= CONSIGNES DE TRAVAIL =
(1) D'après l'extrait, pourquoi le livre permet-il de prendre un recul nécessaire ? Répondez en une à trois phrases.
(2) Dites si chaque affirmation concorde avec l'extrait. Répondez par oui ou par non et citez les mots décisifs de l'extrait : (a) le livre a paru aux Presses Universitaires de Franche-Comté ; (b) l'inspecteur général était en mission dans le Doubs en 1881 ; (c) lors de l'adoption de la loi de 1881, la part des filles qui échappaient à l'école dépassait celle des garçons.

Message par pieradam »

Le livre de Jacques Gavoille (qui fut maître
de conférences en histoire contemporaine
à l’Université de Besançon), publié par les
Presses Universitaires de Franche-Comté,
nous permet en ces temps où l’on sacrifie de plus en
plus à l’immédiateté de prendre un recul nécessaire, car comme dit
l’auteur : « il est bon de connaître le passé pour comprendre le présent
et appréhender l’avenir ».
La qualité de l’étude est certifiée par le chercheur que l’on peut considérer
à bon droit comme étant le meilleur connaisseur des questions
d’Education Nationale : Antoine Prost. Notre compatriote jurassien loue
dans sa préface un ouvrage très neuf, « fruit d’un travail de bénédictin
». Au départ, on peut être étonné par les extraits suivants du
rapport de l’Inspecteur Général de l’Enseignement primaire en mission
dans le Doubs en 1880. « Les Franc-Comtois ont la ténacité des habitants
d’Outre-Rhin et la vanité des Espagnols [...]. Doué d’un esprit positif et
porté vers les sciences exactes, [le Franc-Comtois] a plus de réflexion
que de sentiment, plus de jugement que d’imagination, plus d’égoïsme
que de générosité. Son tempérament bilieux et lymphatique exerce une
certaine influence sur ses études. »
Mais l’essentiel, c’est que le Doubs figure en fort bonne place quant au
degré de scolarisation. Lors de l’adoption de la loi de 1881 imposant
l’obligation d’aller à l’école, seulement 6 % des garçons, et 8 % des
filles de 6 à 13 ans échappaient à l’école donnant « 3 500 recrues à
l’armée de l’ignorance, du vice et de la sottise » comme l’affirmait sans
barguigner l’inspecteur d’académie.

= ENTRÉES RÉPERTORIÉES =
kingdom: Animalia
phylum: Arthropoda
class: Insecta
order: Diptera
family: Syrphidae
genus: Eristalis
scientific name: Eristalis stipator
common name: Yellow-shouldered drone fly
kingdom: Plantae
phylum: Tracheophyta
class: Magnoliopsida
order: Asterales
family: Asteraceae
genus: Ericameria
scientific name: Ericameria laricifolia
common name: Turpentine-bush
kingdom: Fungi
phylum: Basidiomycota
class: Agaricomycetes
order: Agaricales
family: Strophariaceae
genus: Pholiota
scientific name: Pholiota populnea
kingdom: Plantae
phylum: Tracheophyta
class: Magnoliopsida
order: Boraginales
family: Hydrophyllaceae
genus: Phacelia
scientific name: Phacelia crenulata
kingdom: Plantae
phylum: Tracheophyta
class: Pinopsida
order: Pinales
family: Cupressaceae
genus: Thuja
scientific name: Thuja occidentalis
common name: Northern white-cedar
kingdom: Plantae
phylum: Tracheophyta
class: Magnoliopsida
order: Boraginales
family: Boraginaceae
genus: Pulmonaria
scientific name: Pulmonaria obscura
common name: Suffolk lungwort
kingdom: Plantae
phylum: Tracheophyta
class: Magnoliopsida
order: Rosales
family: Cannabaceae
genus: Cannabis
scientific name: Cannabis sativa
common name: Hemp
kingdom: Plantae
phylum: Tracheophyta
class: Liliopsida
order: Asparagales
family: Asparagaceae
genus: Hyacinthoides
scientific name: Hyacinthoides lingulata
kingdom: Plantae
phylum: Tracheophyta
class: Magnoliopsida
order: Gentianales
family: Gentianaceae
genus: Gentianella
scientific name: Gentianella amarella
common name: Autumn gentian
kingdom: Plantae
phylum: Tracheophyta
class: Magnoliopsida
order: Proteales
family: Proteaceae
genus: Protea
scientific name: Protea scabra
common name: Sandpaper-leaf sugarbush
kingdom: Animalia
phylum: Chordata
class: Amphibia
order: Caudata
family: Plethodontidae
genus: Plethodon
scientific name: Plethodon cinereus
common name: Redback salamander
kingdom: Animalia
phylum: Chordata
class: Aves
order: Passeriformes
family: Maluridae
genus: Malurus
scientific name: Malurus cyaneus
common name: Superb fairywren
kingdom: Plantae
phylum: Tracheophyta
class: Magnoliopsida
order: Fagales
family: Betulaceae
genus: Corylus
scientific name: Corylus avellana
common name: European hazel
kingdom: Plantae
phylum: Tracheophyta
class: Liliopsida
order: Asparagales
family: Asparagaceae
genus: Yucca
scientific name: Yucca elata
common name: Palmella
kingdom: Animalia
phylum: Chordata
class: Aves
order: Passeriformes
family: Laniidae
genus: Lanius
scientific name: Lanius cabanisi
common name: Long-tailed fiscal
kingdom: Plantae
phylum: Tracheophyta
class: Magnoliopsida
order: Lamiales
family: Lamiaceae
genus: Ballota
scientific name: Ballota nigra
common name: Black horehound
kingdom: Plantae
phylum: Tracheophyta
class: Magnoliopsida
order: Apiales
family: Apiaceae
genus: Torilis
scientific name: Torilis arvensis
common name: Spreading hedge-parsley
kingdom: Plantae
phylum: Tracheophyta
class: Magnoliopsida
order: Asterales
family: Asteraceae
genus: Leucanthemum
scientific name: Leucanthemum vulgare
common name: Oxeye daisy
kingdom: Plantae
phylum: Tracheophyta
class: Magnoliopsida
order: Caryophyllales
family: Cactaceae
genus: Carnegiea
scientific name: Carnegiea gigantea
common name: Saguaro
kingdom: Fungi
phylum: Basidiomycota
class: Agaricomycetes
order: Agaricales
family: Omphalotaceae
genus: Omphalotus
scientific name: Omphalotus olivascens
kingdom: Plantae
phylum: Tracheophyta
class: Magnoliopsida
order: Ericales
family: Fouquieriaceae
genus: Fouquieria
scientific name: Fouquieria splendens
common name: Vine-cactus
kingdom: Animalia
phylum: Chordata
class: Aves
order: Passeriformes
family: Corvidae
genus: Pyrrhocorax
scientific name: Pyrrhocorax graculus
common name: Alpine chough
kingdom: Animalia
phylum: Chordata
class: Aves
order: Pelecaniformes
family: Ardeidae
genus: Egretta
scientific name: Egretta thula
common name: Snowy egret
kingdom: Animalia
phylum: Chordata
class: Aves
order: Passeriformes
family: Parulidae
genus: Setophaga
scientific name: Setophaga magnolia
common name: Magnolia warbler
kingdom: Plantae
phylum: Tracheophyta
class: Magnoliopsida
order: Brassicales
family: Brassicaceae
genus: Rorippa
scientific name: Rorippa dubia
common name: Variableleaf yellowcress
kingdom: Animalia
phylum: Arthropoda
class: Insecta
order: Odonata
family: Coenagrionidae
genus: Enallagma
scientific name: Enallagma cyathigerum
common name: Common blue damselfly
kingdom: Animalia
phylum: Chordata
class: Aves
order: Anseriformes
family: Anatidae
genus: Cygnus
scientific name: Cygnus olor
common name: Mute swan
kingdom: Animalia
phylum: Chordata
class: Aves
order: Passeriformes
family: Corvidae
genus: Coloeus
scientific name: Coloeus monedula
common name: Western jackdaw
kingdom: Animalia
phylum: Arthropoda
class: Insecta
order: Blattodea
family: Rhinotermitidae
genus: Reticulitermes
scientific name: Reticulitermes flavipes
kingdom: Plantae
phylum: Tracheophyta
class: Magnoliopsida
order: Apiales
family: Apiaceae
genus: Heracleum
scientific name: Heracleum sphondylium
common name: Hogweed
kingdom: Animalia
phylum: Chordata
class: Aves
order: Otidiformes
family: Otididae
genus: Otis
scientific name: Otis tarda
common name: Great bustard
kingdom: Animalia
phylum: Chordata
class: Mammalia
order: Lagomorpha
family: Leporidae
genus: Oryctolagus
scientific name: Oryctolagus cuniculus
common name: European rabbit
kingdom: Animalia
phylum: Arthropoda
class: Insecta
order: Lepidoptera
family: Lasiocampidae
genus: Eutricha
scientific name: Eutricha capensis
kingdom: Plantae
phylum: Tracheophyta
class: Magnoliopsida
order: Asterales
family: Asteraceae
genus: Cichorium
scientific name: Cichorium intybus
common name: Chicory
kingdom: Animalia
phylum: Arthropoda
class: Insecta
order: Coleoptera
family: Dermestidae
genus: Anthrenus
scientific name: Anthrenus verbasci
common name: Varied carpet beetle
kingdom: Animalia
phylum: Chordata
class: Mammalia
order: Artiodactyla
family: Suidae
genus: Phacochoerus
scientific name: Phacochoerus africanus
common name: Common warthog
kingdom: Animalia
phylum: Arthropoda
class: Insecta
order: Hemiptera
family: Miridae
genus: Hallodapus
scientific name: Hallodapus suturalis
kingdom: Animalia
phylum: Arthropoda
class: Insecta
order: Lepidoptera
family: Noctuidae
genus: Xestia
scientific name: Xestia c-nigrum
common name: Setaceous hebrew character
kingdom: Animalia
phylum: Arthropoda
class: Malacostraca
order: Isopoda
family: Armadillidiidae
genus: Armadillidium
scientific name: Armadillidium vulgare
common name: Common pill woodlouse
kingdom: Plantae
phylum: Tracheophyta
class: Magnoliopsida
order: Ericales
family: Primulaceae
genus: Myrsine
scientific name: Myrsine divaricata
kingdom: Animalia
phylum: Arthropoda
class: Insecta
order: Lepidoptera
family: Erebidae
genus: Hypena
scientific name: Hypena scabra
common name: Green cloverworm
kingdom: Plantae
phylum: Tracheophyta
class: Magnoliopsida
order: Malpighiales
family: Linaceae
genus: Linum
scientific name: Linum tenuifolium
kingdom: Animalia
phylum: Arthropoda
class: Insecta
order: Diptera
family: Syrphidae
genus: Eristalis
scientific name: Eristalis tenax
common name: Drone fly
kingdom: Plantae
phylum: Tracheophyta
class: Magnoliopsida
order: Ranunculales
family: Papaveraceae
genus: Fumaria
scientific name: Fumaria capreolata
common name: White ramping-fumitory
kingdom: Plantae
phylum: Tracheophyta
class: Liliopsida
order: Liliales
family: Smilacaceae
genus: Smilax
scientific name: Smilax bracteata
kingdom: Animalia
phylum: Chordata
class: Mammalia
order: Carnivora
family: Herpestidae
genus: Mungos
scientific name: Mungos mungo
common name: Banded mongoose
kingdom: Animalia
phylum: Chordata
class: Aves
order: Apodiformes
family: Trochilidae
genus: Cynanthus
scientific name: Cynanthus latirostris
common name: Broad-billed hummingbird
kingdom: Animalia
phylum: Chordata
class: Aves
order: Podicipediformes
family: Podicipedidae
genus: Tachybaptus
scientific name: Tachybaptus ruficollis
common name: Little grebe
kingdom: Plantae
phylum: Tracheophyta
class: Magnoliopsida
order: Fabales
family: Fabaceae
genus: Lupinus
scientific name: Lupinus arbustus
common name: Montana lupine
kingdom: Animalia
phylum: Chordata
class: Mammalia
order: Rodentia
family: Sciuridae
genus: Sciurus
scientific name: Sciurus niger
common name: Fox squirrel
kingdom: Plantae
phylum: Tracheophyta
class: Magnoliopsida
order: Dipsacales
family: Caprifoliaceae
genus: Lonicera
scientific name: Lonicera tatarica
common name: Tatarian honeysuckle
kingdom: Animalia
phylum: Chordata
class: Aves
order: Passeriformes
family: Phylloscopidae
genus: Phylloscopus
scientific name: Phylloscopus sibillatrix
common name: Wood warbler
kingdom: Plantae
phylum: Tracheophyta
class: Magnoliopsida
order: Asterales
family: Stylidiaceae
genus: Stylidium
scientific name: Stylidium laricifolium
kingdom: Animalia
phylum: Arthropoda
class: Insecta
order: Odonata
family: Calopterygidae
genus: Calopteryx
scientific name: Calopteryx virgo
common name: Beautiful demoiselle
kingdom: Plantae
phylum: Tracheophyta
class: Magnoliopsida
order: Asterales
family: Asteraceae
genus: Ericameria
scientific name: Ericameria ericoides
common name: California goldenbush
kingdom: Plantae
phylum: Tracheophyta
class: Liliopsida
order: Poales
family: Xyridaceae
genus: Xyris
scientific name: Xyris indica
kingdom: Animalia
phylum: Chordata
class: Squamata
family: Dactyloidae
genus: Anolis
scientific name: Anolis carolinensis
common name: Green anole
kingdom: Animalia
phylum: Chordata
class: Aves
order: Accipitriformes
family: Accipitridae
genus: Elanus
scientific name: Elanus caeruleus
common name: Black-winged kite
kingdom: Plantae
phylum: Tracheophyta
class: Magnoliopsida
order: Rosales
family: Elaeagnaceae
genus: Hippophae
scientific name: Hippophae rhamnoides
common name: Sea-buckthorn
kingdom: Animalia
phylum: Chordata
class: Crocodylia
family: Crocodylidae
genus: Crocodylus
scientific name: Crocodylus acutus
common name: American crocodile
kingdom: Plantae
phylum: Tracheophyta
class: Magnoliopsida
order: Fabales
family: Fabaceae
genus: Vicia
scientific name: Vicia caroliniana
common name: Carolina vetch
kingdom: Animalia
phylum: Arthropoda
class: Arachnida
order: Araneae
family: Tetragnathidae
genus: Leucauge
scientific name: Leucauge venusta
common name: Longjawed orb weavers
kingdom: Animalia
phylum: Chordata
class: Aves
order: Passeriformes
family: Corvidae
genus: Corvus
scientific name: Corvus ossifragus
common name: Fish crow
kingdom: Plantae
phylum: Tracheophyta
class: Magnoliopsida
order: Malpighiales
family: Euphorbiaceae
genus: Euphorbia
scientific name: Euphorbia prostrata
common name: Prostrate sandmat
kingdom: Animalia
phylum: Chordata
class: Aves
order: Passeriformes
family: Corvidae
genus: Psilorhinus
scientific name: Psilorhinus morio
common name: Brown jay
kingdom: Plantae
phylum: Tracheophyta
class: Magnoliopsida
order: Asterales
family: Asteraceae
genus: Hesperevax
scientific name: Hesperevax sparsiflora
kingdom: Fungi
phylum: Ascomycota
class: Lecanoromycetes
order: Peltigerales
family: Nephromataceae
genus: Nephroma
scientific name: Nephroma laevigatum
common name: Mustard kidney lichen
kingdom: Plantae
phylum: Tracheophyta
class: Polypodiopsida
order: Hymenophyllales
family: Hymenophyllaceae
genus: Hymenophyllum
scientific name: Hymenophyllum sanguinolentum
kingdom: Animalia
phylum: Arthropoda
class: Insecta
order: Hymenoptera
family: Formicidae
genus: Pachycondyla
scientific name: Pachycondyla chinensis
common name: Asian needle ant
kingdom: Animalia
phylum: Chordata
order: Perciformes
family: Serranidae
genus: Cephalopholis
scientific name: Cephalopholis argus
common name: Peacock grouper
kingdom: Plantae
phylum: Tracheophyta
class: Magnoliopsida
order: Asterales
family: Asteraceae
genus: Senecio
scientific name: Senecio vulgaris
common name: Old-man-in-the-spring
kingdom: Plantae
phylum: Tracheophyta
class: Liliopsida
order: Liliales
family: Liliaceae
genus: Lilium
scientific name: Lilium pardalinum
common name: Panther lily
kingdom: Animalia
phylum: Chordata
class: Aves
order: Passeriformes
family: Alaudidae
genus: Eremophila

= CORRIGÉ DES EXERCICES =
(1) Ce recul est nécessaire parce que l'on sacrifie de plus en plus à l'immédiateté. Comme le dit l'auteur, « il est bon de connaître le passé pour comprendre le présent et appréhender l'avenir ».

(2)
(a) Oui : « publié par les Presses Universitaires de Franche-Comté ».
(b) Non : « en mission dans le Doubs en 1880 ».
(c) Oui : « seulement 6 % des garçons, et 8 % des filles de 6 à 13 ans échappaient à l’école ».